##### Texto de lectura

5. Roberto Bolaño (lector extremo de Borges) escribió un cuento llamado "Henri Simon Leprince" donde un adocenado escritor francés —cuyo nombre es el mismo que lleva el título del relato—, en la Francia ocupada por Pétain, para sorpresa de todos, rechaza la oferta de ser colaboracionista, se enrola discretamente en la Resistencia y salva a muchos de aquellos que lo despreciaban antes de la guerra (y que volverán a despreciarlo después) para terminar sus días convencido de que los buenos escritores necesitan a la gente como él: como lectores, como mera referencia o incluso para salvarles providencialmente la vida. También Milan Kundera, en su libro El arte de la novela, revela lo siguiente:

Las situaciones históricas siempre nuevas revelan las constantes posibilidades del hombre y nos permiten denominarlas. Así, el término colaboración adquirió contra el nazismo un sentido nuevo: estar voluntariamente al servicio de un poder inmundo. ¡Noción fundamental! ¿Cómo pudo la humanidad estar sin ella hasta 1944? Una vez encontrada la palabra, uno se da cuenta más y más de que la actividad del hombre tiene el carácter de una colaboración. A todos aquellos que exaltan el estrépito de los medios de comunicación, la sonrisa imbécil de la publicidad, el olvido de la naturaleza, la indiscreción elevada al rango de virtud, hay que llamarlos: colaboracionistas de la modernidad.

Las anteriores referencias son apremiadas a cruzarse para obtener una estrategia de lectura: el personaje de Bolaño es un héroe menor, alguien tan oscuro y vapuleado  por sus contemporáneos que logra dar consecución, desde la invisibilidad y en su condición de paria, al fracaso en que la Resistencia oficial remite: salvarse a sí misma. La nobleza del personaje abunda, incluso con el descrédito total de su ayuda no se resiente, y otorga su condición de lector para seguir manteniendo vivos a los escritores de su tiempo. La definición de Kundera glosa mayor detenimiento y declara con quién se puede colaborar, a saber: un astroso sistema político (el nazismo), consecuencia directa de un sistema humano de valores y creencias (la modernidad).

##########
##### Datos del ejercicio

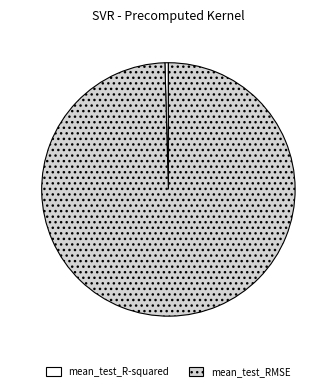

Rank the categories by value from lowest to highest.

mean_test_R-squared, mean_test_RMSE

##########

> Orden de trabajo:
Responda con datos del texto de lectura:
1. ¿Dónde transcurre el cuento "Henri Simon Leprince"?
2. ¿En qué libro de Milan Kundera figura la cita reproducida?
3. En el último párrafo, ¿de qué es consecuencia directa el nazismo según la definición de Kundera?

> Tarea resuelta:
1. En la Francia ocupada por Pétain.
2. En El arte de la novela.
3. De un sistema humano de valores y creencias, la modernidad.